UOB Group’s Senior Economist Julia Goh and Economist Loke Siew Ting review the latest inflation figures in the Philippines.
“Headline inflation accelerated for the third straight month to 5.4% y/y in May (from 4.9% in Apr), exceeding the 5.0% level for the first time since Dec 2018 and marking the highest rate since Nov 2018. The reading matched our estimate and Bloomberg consensus. It was again predominantly driven by higher food and transport costs amid persistent weakness in Peso (PHP).”
“Looking ahead, inflation is poised to stay above 5.0% for the rest of the year and into 1Q23 as the domestic economy continues to reopen, external supply shocks persist, and higher minimum wages further intensify second-round effects on inflation. This will lead to a higher inflation rate of 5.0% for the entire year of 2022 (compared to our previous forecast of 4.5%, BSP est: 4.6%, 2021: 3.9%) and 4.0% for 2023 (vs our earlier projection of 3.5%, BSP est: 3.9%).”
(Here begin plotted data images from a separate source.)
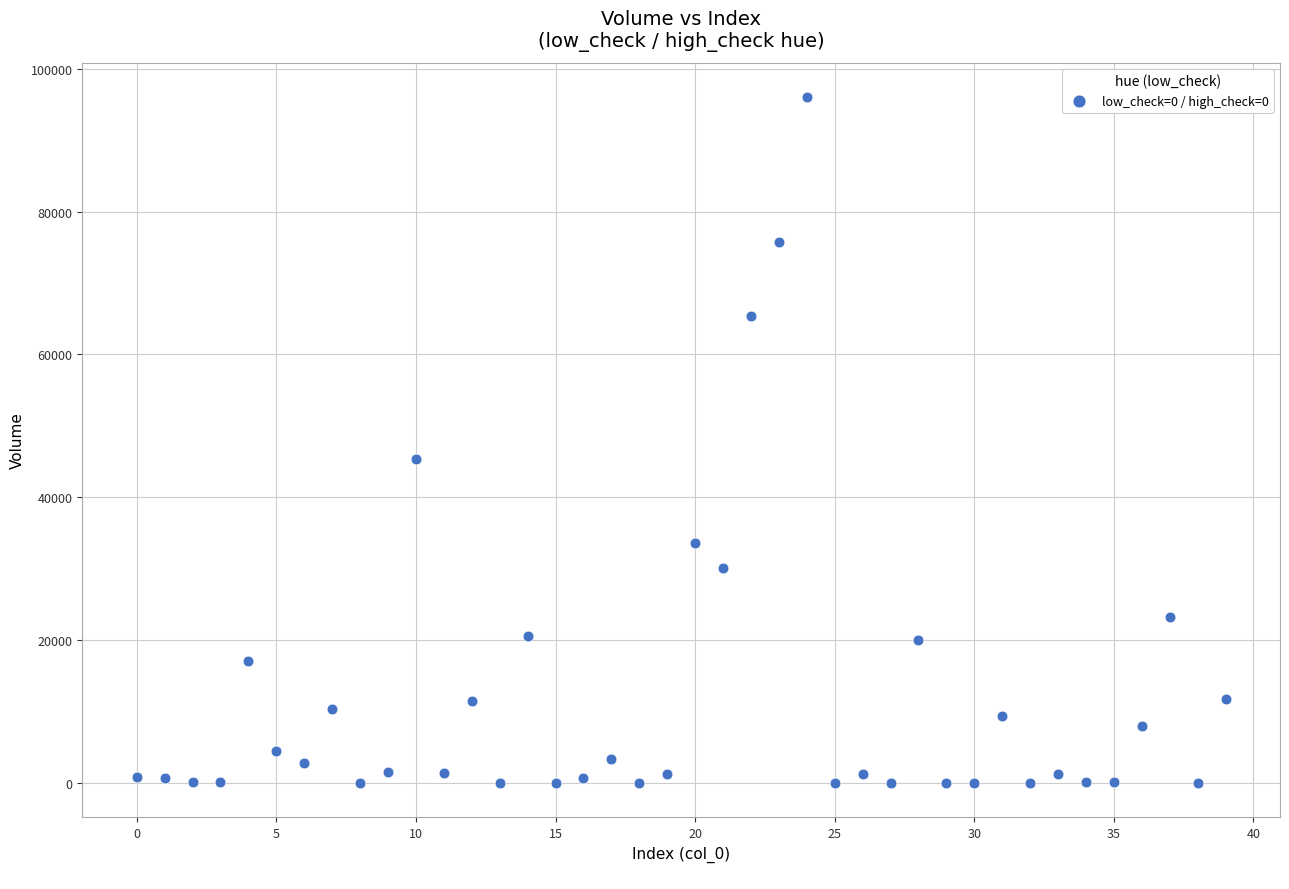

What Y value in the scatter plot is closest to 48037?

45303.6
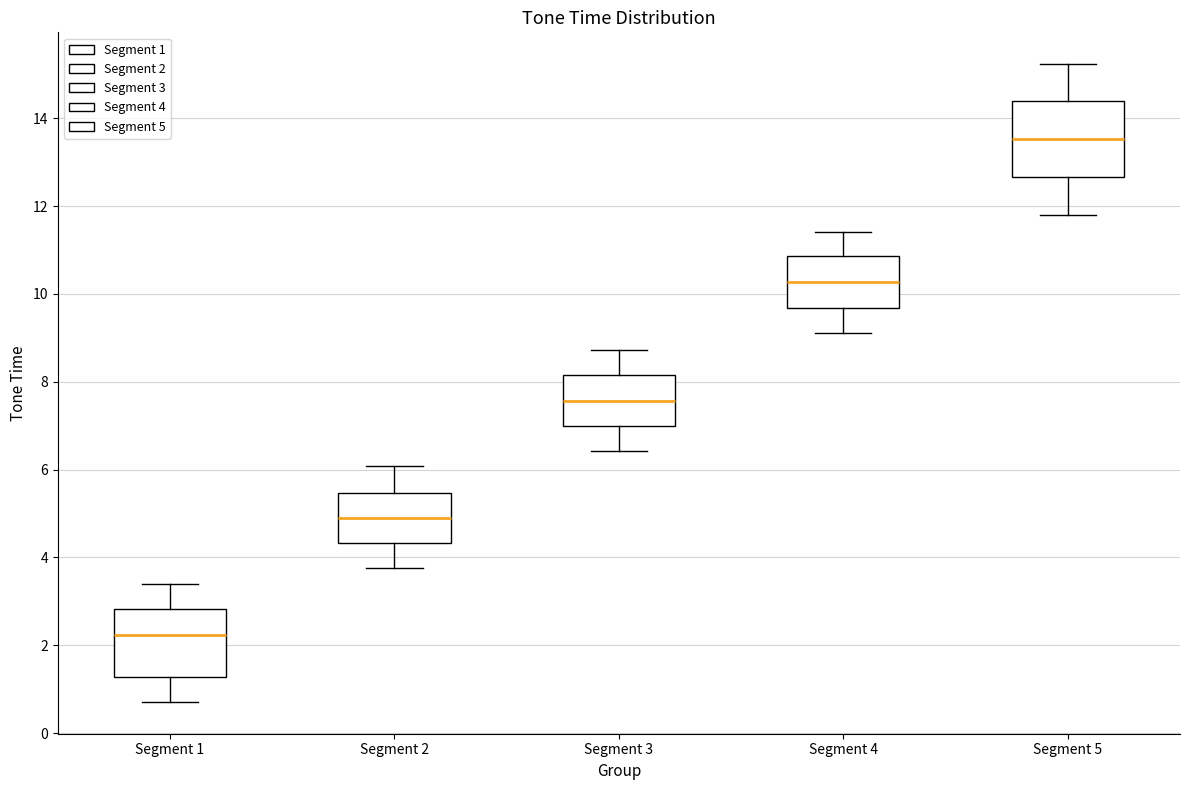

Which box's median line is the lowest?

Segment 1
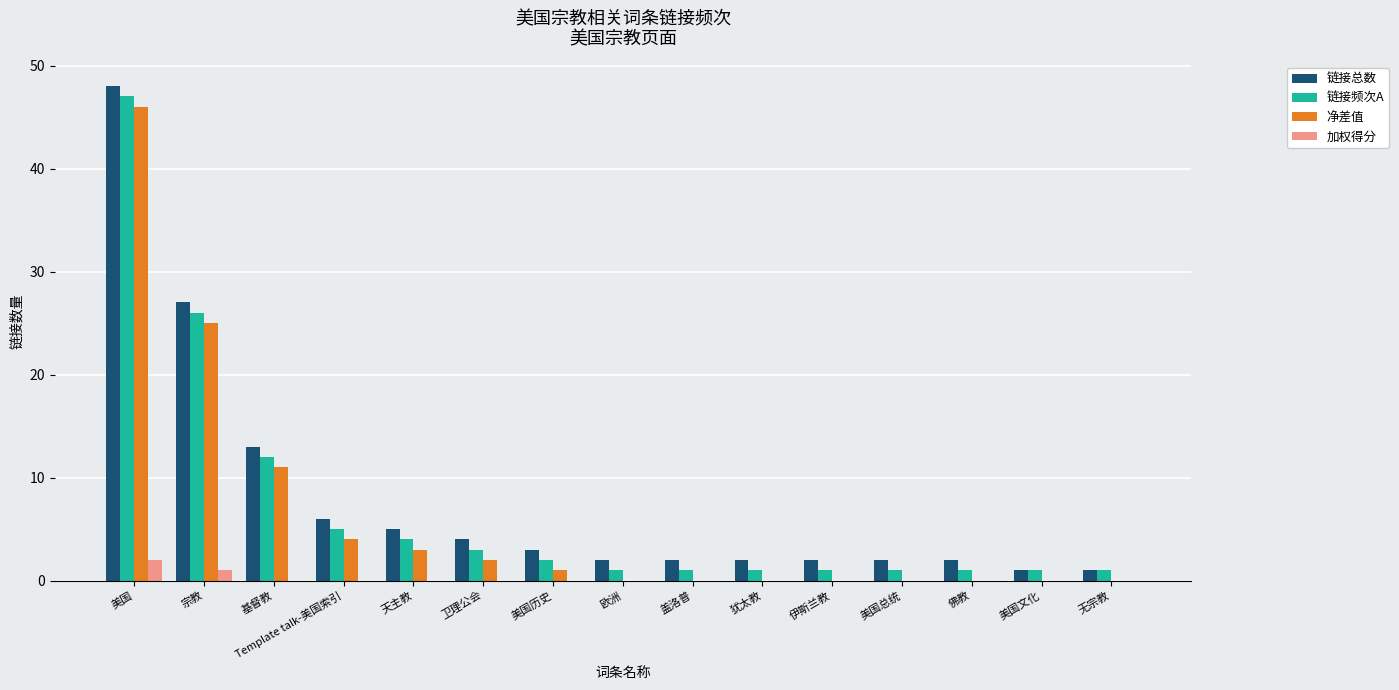

Is it true that 净差值 equals 18 at 欧洲?

False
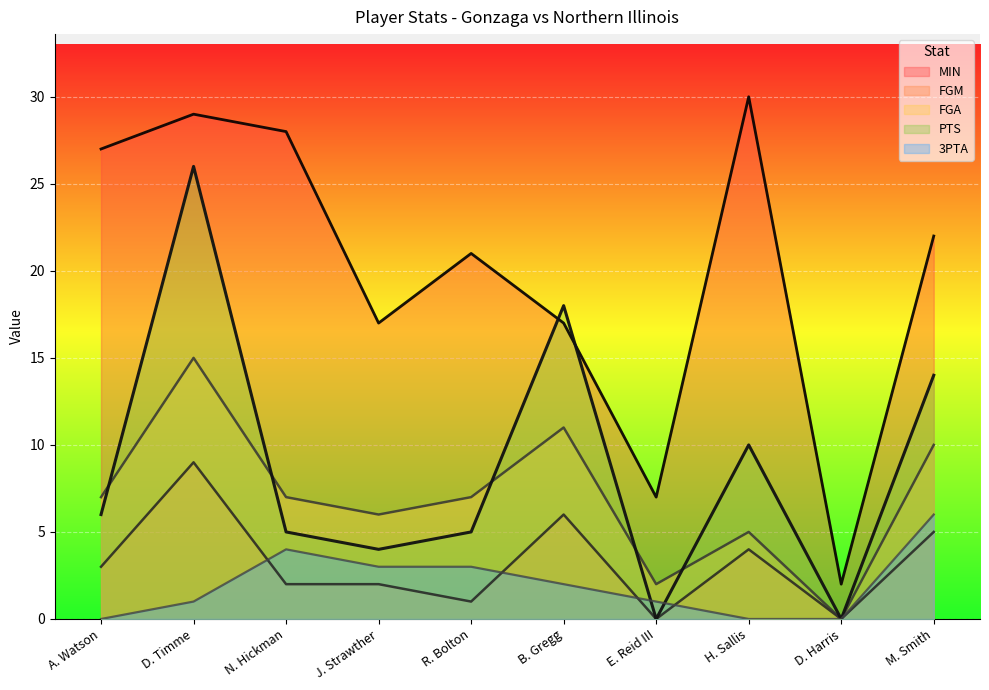

Rank the series at H. Sallis from highest to lowest value.

MIN, PTS, FGA, FGM, 3PTA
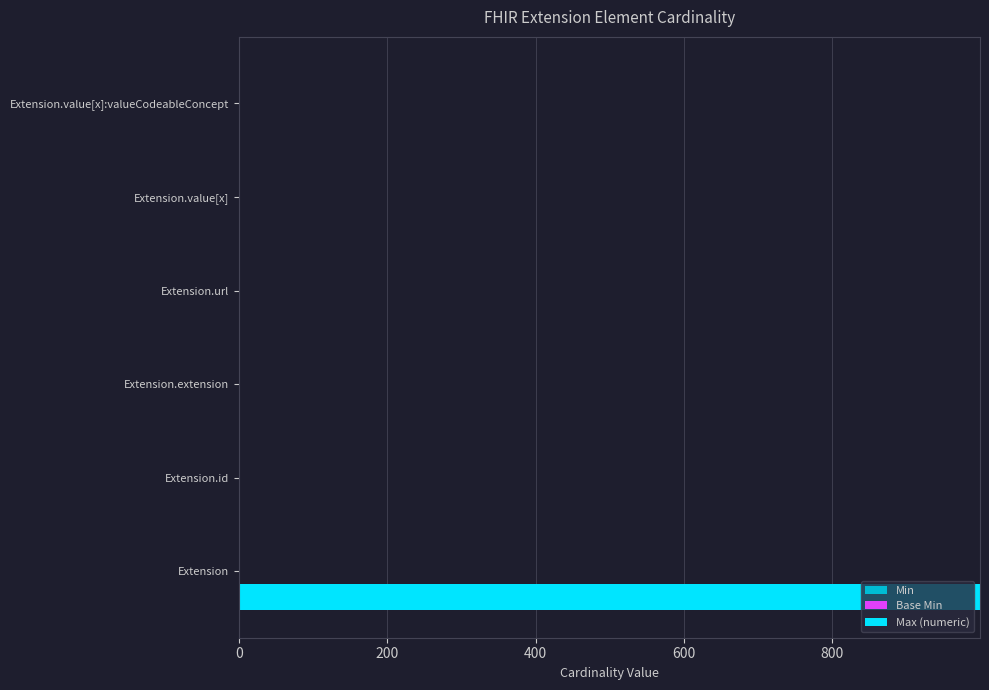

Which category has the highest value in the Max (numeric) series?

Extension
“The latest strong inflation outturn in May and rising inflation expectations would validate a second 25bps hike in the overnight reverse repurchase (RRP) rate by Bangko Sentral ng Pilipinas (BSP) at the upcoming monetary policy meeting on 23 Jun. The continued improvement in domestic economic activities, an expected 50bps hike in the US Fed Funds rate in Jun and Jul, and other central banks’ faster policy normalisation path are also strengthening the case for back-to-back BSP rate increases and moving in near lockstep with US rates. Hence, we revise our BSP rate hike call to 25bps in every remaining meeting of this year (vs +25bps each in 3Q22 and 4Q22 previously), bringing the RRP rate to 3.50% by end of 2022.”